WHAT THIS TASK INVOLVES:
Every entry is to be copied exactly as written, and the pictures are to be skipped.
::: RECORDS SHOWN :::
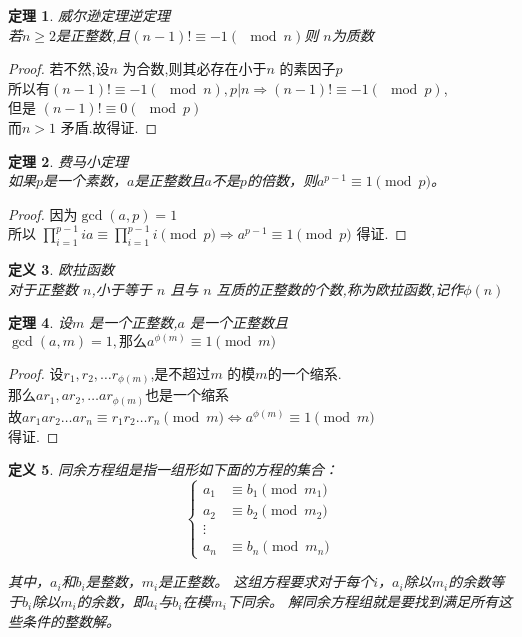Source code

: \documentclass[12pt, a4paper, oneside]{ctexbook}
\newtheorem{theorem}{定理}[section]
\newtheorem{definition}[theorem]{定义}
\begin{document}
\begin{theorem}
  威尔逊定理逆定理\\
  若$n\geq 2$是正整数,且$(n-1)! \equiv -1 (\mod n)$则 $n$为质数
\end{theorem}

\begin{proof}
  若不然,设$n$ 为合数,则其必存在小于$n$ 的素因子$p$\\
所以有$(n-1)! \equiv -1 (\mod n),p|n \Rightarrow (n-1)! \equiv -1 (\mod p)$,\\
但是 $(n-1)! \equiv 0 (\mod p)$\\
而$n>1$ 矛盾.故得证.
\end{proof}

\begin{theorem}
  费马小定理\\
  如果$p$是一个素数，$a$是正整数且$a$不是$p$的倍数，则$a^{p-1} \equiv 1 \pmod{p}$。
\end{theorem}

\begin{proof}
  因为$\gcd(a,p)=1$\\
所以 $\prod_{i=1}^{p-1} ia \equiv \prod_{i=1}^{p-1} i \pmod{p} \Rightarrow a^{p-1} \equiv 1 \pmod{p}$ 得证.
\end{proof}

\begin{definition}
  欧拉函数\\
  对于正整数 $n$,小于等于 $n$ 且与 $n$ 互质的正整数的个数,称为欧拉函数,记作$\phi{(n)}$
\end{definition}

\begin{theorem}
  设$m$ 是一个正整数,$a$ 是一个正整数且$\gcd(a,m)=1,那么a^{\phi(m)} \equiv 1 \pmod{m}$
\end{theorem}

\begin{proof}
  设$r_1,r_2,\dots r_{\phi(m)}$,是不超过$m$ 的模$m$的一个缩系.\\
那么$ar_1,ar_2,\dots ar_{\phi(m)}$也是一个缩系\\
故$ar_1ar_2\dots ar_n \equiv r_1r_2\dots r_n \pmod{m} \iff a^{\phi(m)} \equiv 1 \pmod{m}$\\
得证.
\end{proof}

\begin{definition}
  同余方程组是指一组形如下面的方程的集合：
$$
\begin{cases}
a_1 &\equiv b_1 \pmod{m_1} \\
a_2 &\equiv b_2 \pmod{m_2} \\
\vdots \\
a_n &\equiv b_n \pmod{m_n}
\end{cases}
$$

其中，$a_i$和$b_i$是整数，$m_i$是正整数。
这组方程要求对于每个$i$，$a_i$除以$m_i$的余数等于$b_i$除以$m_i$的余数，即$a_i$与$b_i$在模$m_i$下同余。
解同余方程组就是要找到满足所有这些条件的整数解。
\end{definition}
\end{document}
:::
SOLUTION TO THE EXERCISE:
Source code

: \documentclass[12pt, a4paper, oneside]{ctexbook}
\newtheorem{theorem}{定理}[section]
\newtheorem{definition}[theorem]{定义}
\begin{document}
\begin{theorem}
  威尔逊定理逆定理\\
  若$n\geq 2$是正整数,且$(n-1)! \equiv -1 (\mod n)$则 $n$为质数
\end{theorem}

\begin{proof}
  若不然,设$n$ 为合数,则其必存在小于$n$ 的素因子$p$\\
所以有$(n-1)! \equiv -1 (\mod n),p|n \Rightarrow (n-1)! \equiv -1 (\mod p)$,\\
但是 $(n-1)! \equiv 0 (\mod p)$\\
而$n>1$ 矛盾.故得证.
\end{proof}

\begin{theorem}
  费马小定理\\
  如果$p$是一个素数，$a$是正整数且$a$不是$p$的倍数，则$a^{p-1} \equiv 1 \pmod{p}$。
\end{theorem}

\begin{proof}
  因为$\gcd(a,p)=1$\\
所以 $\prod_{i=1}^{p-1} ia \equiv \prod_{i=1}^{p-1} i \pmod{p} \Rightarrow a^{p-1} \equiv 1 \pmod{p}$ 得证.
\end{proof}

\begin{definition}
  欧拉函数\\
  对于正整数 $n$,小于等于 $n$ 且与 $n$ 互质的正整数的个数,称为欧拉函数,记作$\phi{(n)}$
\end{definition}

\begin{theorem}
  设$m$ 是一个正整数,$a$ 是一个正整数且$\gcd(a,m)=1,那么a^{\phi(m)} \equiv 1 \pmod{m}$
\end{theorem}

\begin{proof}
  设$r_1,r_2,\dots r_{\phi(m)}$,是不超过$m$ 的模$m$的一个缩系.\\
那么$ar_1,ar_2,\dots ar_{\phi(m)}$也是一个缩系\\
故$ar_1ar_2\dots ar_n \equiv r_1r_2\dots r_n \pmod{m} \iff a^{\phi(m)} \equiv 1 \pmod{m}$\\
得证.
\end{proof}

\begin{definition}
  同余方程组是指一组形如下面的方程的集合：
$$
\begin{cases}
a_1 &\equiv b_1 \pmod{m_1} \\
a_2 &\equiv b_2 \pmod{m_2} \\
\vdots \\
a_n &\equiv b_n \pmod{m_n}
\end{cases}
$$

其中，$a_i$和$b_i$是整数，$m_i$是正整数。
这组方程要求对于每个$i$，$a_i$除以$m_i$的余数等于$b_i$除以$m_i$的余数，即$a_i$与$b_i$在模$m_i$下同余。
解同余方程组就是要找到满足所有这些条件的整数解。
\end{definition}
\end{document}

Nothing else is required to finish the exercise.